# Text des Dokuments
Um 1850 war es bereits das liebste Getränk des deutschen Volkes, das morgens und abends genossen wurde. Der Kaffee sollte die Konzentration fördern, denn die Arbeiter standen schon bis zu 16 Stunden an den schweren Maschinen.


Das Lieblingsgetränk der Deutschen ist auch heute noch Kaffee mit rund 150 Litern pro Kopf im Jahr. Damit stehen wir an dritter Stelle der größten Kaffeekonsumländer. Den ersten und zweiten Rang belegen die USA und Brasilien, gefolgt von Japan und Italien. Diese fünf Länder verbrauchen zusammen rund 50 Prozent der Welternte.

Martin Kienreich, Kaffee-Experte und Autor des Buches „FAQ Kaffee – Fragen, Antworten, Quintessenzen“ zählt den Kaffee zum funktionellen Lebensmittel, das einerseits Genussmittel ist, und andererseits das Wohlbefinden steigert: „Ein Naturprodukt, das sich ständig neu definiert.“

Wanda Schmidt-Bohlens, Rohkaffee-Einkäuferin in der Hamburger Speicherstadt, bestätigt, dass Kaffee das am intensivsten untersuchte Lebensmittel ist. Heute gilt Kaffee auch als Flüssigkeit, ihm wird eine spülende Wirkung zugesprochen. Das Vitamin Niacin ist gut für Haut und Stoffwechsel, zwei bis sieben Stunden hält die anregende Wirkung an.


Es gibt insgesamt über 100 Arten der Kaffeepflanze, die wichtigsten sind Arabica und Robusta, die anderen konnten sich aber aus wirtschaftlichen Gründen nicht durchsetzen. Die Bohnen bestehen etwa zu 30 bis 40 Prozent aus Kohlenhydraten und 5 bis 7 Prozent aus Säuren, der Rest sind Fette, Eiweißen, Wasser und Mineralien.

Ich erfahre aus dem Buch von Martin Kienreich, dass es weltweit rund 25 Millionen Kaffeebauern gibt, die in mehr als 90 Ländern die Kaffeepflanzen kultivieren – davon sind circa 80 Prozent Kleinbauern. Äthiopien kommt dabei auf dem Weltmarkt mit einer Produktion von rund 370.000 Tonnen jährlich erst an vierter Stelle, nach Brasilien mit über 2,7 Millionen Tonnen weit vor Vietnam und Kolumbien mit jeweils 960.000 und 630.00 Tonnen. Das ist insofern spannend, wenn man bedenkt, dass Kaffee nach Erdöl der wichtigste Exportrohstoff ist. Viele Dritte-Welt-Länder sind vom Verkauf des Kaffees abhängig, doch sinken die Weltmarktpreise stetig, so dass diese die Herstellungskosten nicht mehr decken. Leidtragende sind die Kleinbauern.


Die Kaffee-Expertin Wanda Schmidt-Bohlens entdeckt immer wieder neue Kleinode, und so sind wir im „Kaffeezauber“ verabredet: Ich will erfahren, was die Inhaber zu dieser Leidenschaft bewegt, ein Café in einem alten Bauernhaus in Reinbek-Schönningstedt zu betreiben, denn es liegt ja nicht gerade mitten in der Fußgängerzone.

# Aufgeführte Einträge
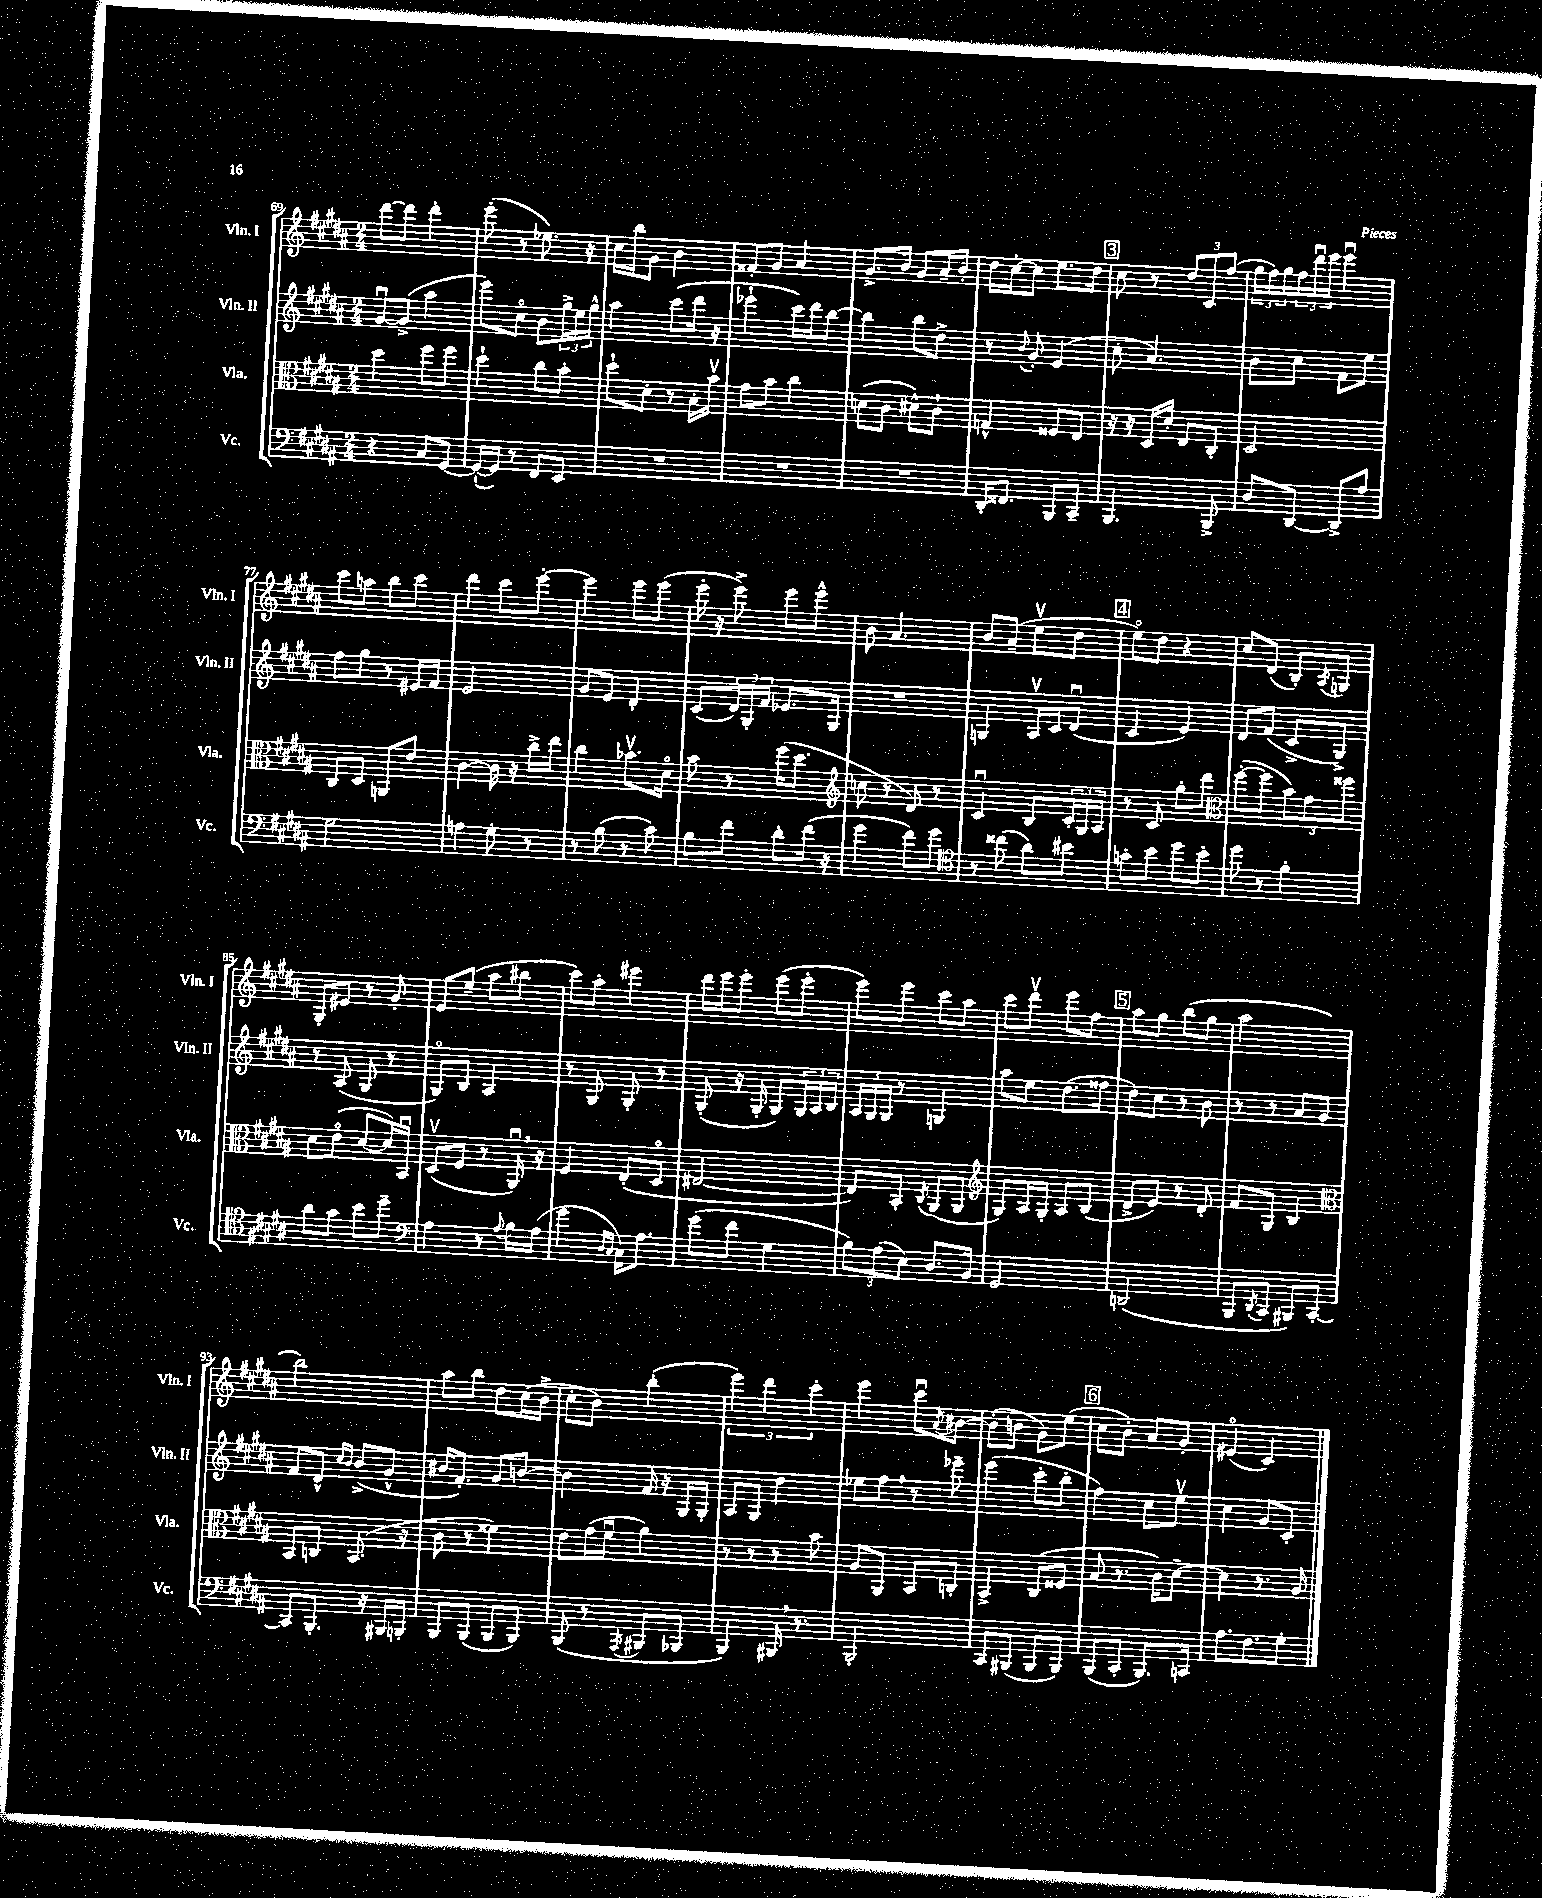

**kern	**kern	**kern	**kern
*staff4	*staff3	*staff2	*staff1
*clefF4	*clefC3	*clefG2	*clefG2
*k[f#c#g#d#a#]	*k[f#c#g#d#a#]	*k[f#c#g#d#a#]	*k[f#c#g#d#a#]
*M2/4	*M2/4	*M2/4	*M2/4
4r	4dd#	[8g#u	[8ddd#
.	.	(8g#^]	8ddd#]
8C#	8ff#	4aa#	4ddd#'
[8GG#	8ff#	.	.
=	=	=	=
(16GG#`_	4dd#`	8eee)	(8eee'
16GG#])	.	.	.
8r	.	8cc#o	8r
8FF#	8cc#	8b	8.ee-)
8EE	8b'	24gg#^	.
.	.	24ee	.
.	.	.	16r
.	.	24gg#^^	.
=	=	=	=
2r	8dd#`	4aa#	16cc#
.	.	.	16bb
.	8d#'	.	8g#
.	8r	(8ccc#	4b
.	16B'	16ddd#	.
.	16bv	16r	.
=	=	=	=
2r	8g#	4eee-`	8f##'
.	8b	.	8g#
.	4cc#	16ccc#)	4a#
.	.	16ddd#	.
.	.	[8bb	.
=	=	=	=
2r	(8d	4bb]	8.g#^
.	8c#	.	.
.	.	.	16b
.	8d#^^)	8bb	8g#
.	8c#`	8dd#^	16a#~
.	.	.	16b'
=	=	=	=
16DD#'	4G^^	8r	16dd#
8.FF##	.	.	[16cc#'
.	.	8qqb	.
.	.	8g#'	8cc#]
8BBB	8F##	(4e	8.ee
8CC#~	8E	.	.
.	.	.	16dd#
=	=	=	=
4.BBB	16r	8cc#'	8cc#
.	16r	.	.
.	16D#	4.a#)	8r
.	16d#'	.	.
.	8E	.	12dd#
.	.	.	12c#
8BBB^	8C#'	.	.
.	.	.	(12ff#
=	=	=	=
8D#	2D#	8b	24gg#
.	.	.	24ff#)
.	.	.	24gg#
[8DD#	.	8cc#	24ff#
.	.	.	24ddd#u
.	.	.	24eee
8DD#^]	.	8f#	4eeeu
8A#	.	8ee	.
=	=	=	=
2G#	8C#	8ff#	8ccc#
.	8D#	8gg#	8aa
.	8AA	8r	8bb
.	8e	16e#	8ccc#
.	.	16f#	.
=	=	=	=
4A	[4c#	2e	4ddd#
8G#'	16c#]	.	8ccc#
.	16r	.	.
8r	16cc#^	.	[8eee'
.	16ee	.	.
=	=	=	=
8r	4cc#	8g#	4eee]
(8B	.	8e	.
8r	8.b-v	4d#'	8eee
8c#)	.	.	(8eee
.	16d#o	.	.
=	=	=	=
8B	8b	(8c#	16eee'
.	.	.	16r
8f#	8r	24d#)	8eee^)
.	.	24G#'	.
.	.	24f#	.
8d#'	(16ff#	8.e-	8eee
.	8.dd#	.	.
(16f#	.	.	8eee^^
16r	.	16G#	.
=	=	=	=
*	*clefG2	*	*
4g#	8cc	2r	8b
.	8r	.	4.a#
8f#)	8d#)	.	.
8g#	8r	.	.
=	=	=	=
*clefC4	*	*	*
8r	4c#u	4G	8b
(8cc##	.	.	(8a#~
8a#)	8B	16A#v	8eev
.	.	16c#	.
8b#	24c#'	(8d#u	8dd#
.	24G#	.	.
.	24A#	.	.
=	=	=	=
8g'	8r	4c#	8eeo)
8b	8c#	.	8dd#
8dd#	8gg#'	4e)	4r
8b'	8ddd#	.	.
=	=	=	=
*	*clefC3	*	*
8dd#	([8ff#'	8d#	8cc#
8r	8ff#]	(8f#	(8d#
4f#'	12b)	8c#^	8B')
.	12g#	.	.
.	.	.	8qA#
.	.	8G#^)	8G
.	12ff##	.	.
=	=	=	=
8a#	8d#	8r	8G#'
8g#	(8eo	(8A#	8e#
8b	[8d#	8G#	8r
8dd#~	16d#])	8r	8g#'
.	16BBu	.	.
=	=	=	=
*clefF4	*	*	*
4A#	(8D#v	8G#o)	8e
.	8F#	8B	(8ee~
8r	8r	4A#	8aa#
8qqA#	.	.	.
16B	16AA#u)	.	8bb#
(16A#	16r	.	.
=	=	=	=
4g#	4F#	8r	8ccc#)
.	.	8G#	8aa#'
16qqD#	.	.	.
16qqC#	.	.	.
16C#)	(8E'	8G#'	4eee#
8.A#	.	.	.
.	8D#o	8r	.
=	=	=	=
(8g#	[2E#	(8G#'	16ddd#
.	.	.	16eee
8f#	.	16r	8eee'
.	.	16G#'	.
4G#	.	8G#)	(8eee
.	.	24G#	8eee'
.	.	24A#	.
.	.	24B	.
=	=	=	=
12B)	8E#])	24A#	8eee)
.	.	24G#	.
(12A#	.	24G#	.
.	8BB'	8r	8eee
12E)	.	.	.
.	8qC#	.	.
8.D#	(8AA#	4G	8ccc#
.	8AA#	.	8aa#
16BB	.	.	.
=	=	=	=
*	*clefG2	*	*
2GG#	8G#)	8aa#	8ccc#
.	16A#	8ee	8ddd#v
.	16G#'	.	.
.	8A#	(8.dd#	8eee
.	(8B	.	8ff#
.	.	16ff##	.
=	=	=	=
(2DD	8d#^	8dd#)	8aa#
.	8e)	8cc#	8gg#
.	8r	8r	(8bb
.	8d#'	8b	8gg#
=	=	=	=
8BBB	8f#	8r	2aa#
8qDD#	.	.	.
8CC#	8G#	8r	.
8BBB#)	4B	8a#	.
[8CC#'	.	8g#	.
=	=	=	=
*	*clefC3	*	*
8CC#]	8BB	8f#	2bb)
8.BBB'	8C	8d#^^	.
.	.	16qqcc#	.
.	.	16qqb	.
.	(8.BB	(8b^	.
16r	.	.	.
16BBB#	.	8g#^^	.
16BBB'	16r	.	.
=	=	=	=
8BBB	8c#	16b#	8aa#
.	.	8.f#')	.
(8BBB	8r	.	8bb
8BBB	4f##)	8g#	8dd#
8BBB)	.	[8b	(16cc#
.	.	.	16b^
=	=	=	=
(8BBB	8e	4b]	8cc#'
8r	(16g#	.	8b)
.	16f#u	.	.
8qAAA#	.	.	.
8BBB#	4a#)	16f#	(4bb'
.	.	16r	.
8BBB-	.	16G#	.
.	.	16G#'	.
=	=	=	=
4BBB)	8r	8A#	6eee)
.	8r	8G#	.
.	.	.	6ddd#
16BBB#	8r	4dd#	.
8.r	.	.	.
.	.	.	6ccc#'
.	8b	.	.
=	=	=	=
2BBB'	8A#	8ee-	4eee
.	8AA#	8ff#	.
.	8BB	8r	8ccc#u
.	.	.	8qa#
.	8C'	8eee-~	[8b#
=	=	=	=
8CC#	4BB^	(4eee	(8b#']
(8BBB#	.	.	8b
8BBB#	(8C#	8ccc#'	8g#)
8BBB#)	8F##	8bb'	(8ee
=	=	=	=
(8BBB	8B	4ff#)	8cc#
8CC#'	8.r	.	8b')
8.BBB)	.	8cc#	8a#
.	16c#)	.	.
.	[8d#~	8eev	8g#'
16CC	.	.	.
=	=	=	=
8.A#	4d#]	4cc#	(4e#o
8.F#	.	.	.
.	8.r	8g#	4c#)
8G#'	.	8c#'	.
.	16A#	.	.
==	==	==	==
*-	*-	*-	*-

# Worum es geht
Gib den Text über Kaffee von „Das Lieblingsgetränk der“ bis einschließlich „Prozent der Welternte.“ wieder und tausche dabei „Lieblingsgetränk“ gegen „Leibgetränk“.

# Ergebnis der Übung
Das Leibgetränk der Deutschen ist auch heute noch Kaffee mit rund 150 Litern pro Kopf im Jahr. Damit stehen wir an dritter Stelle der größten Kaffeekonsumländer. Den ersten und zweiten Rang belegen die USA und Brasilien, gefolgt von Japan und Italien. Diese fünf Länder verbrauchen zusammen rund 50 Prozent der Welternte.